▶

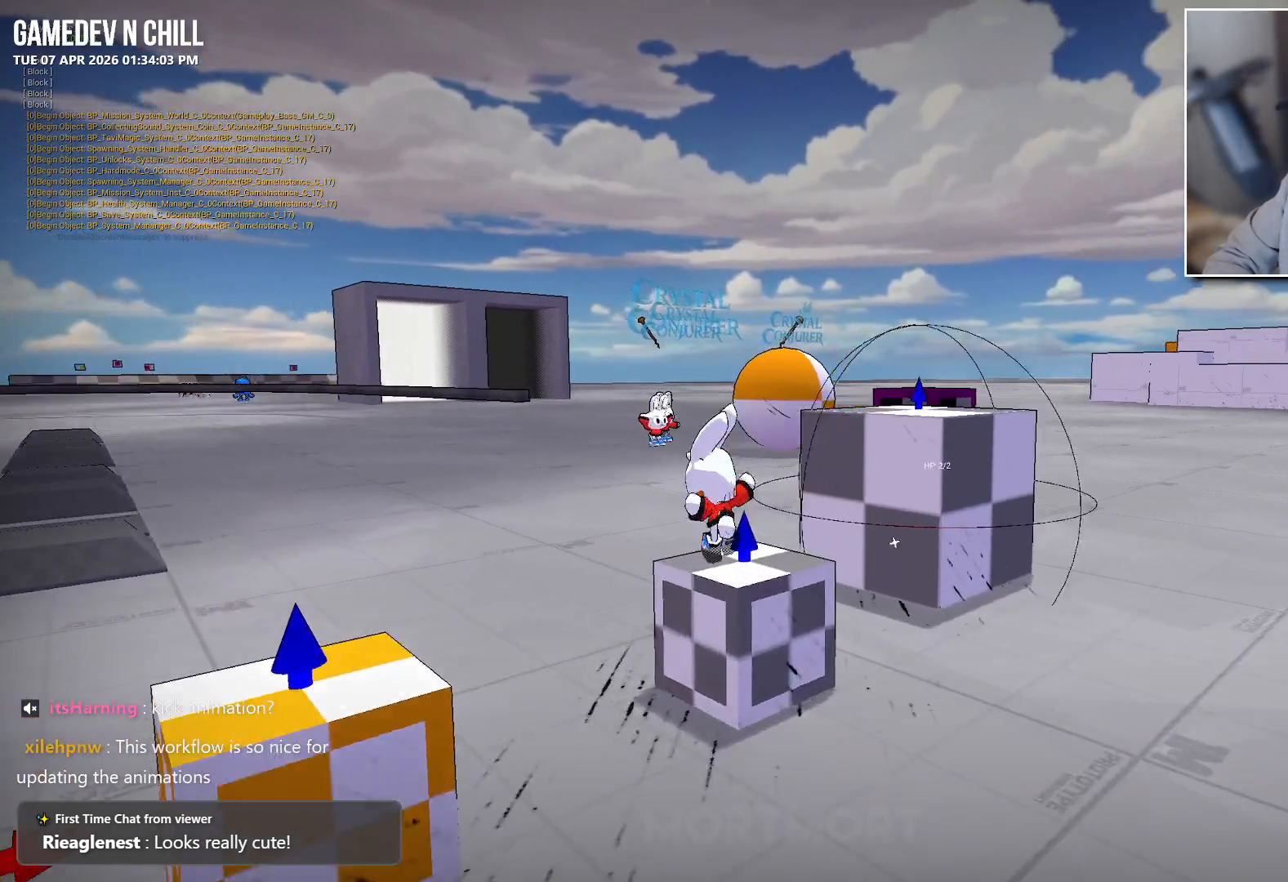
{"buttons": [], "left_stick": "up-right", "right_stick": "up-left", "events": [[33, "right_stick", "left"], [67, "left_stick", "up"], [283, "left_stick", "up-right"], [450, "right_stick", "up-left"]]}
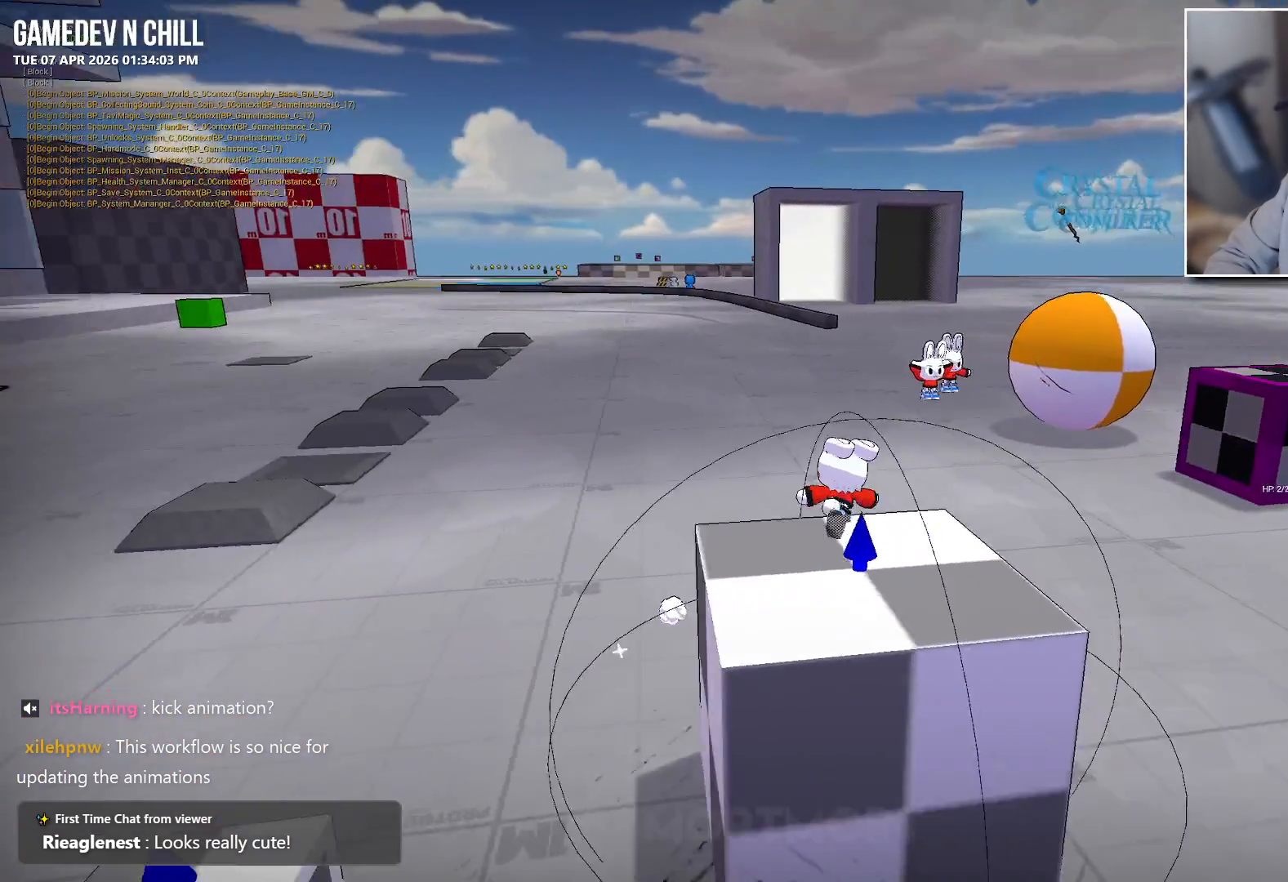
{"buttons": [], "left_stick": "right", "right_stick": "left", "events": [[100, "right_stick", "left"], [467, "left_stick", "right"]]}
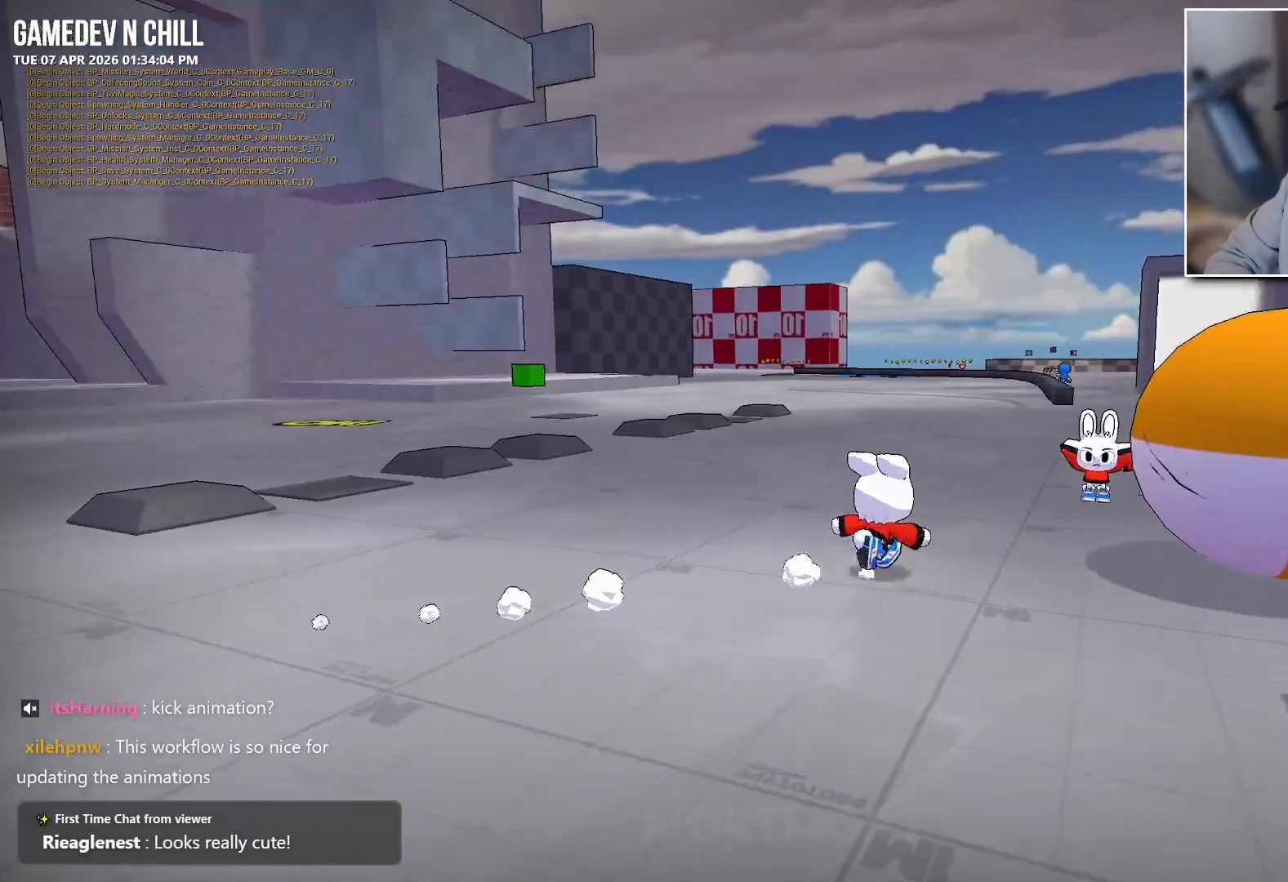
{"buttons": [], "left_stick": "right", "right_stick": "center", "events": [[100, "right_stick", "down-left"], [417, "right_stick", "center"]]}
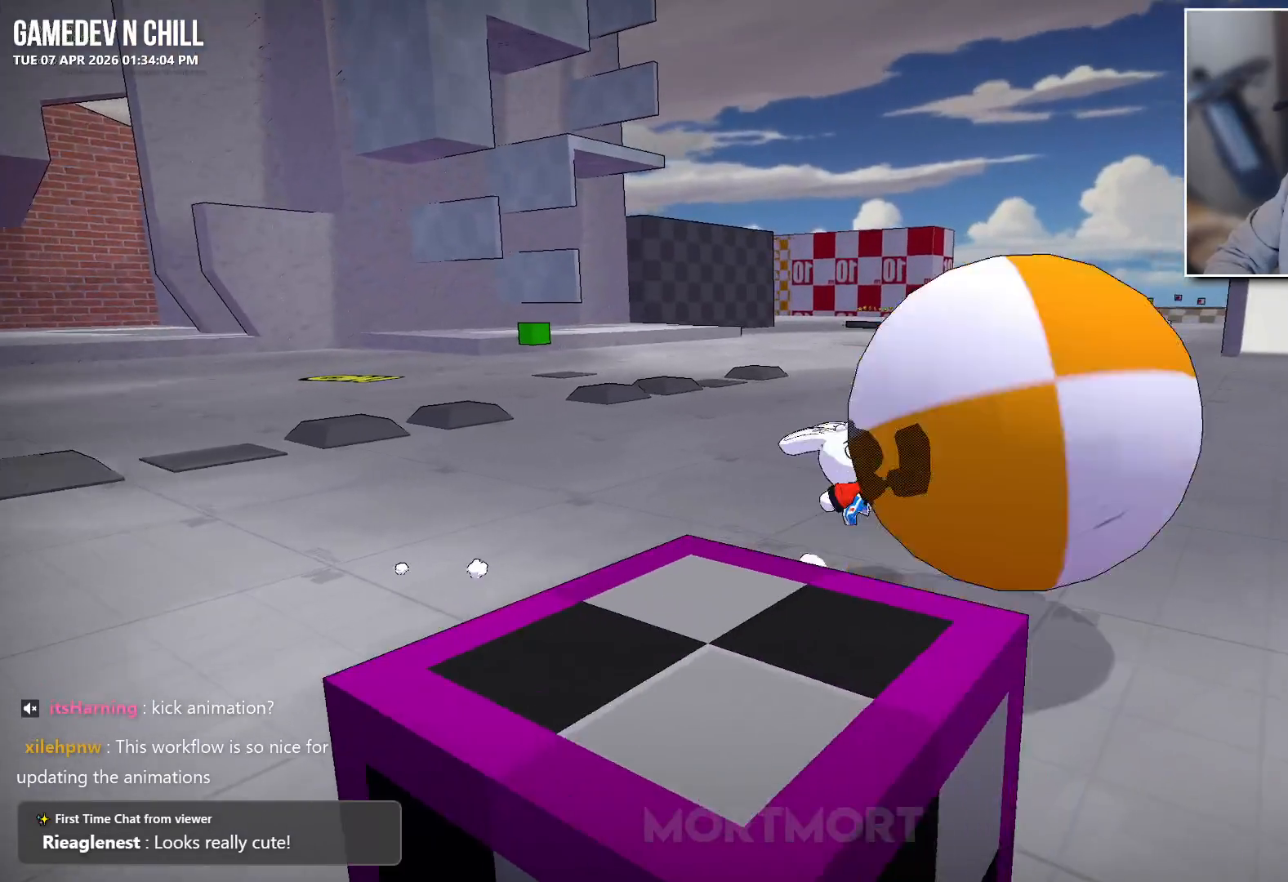
{"buttons": [], "left_stick": "right", "right_stick": "left", "events": [[483, "right_stick", "left"]]}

◀

Description of the task: Give back the data exactly. Skip any images.

Answer to this task:
{"buttons": [], "left_stick": "up-right", "right_stick": "up-left", "events": [[33, "right_stick", "left"], [67, "left_stick", "up"], [283, "left_stick", "up-right"], [450, "right_stick", "up-left"]]}
{"buttons": [], "left_stick": "right", "right_stick": "left", "events": [[100, "right_stick", "left"], [467, "left_stick", "right"]]}
{"buttons": [], "left_stick": "right", "right_stick": "center", "events": [[100, "right_stick", "down-left"], [417, "right_stick", "center"]]}
{"buttons": [], "left_stick": "right", "right_stick": "left", "events": [[483, "right_stick", "left"]]}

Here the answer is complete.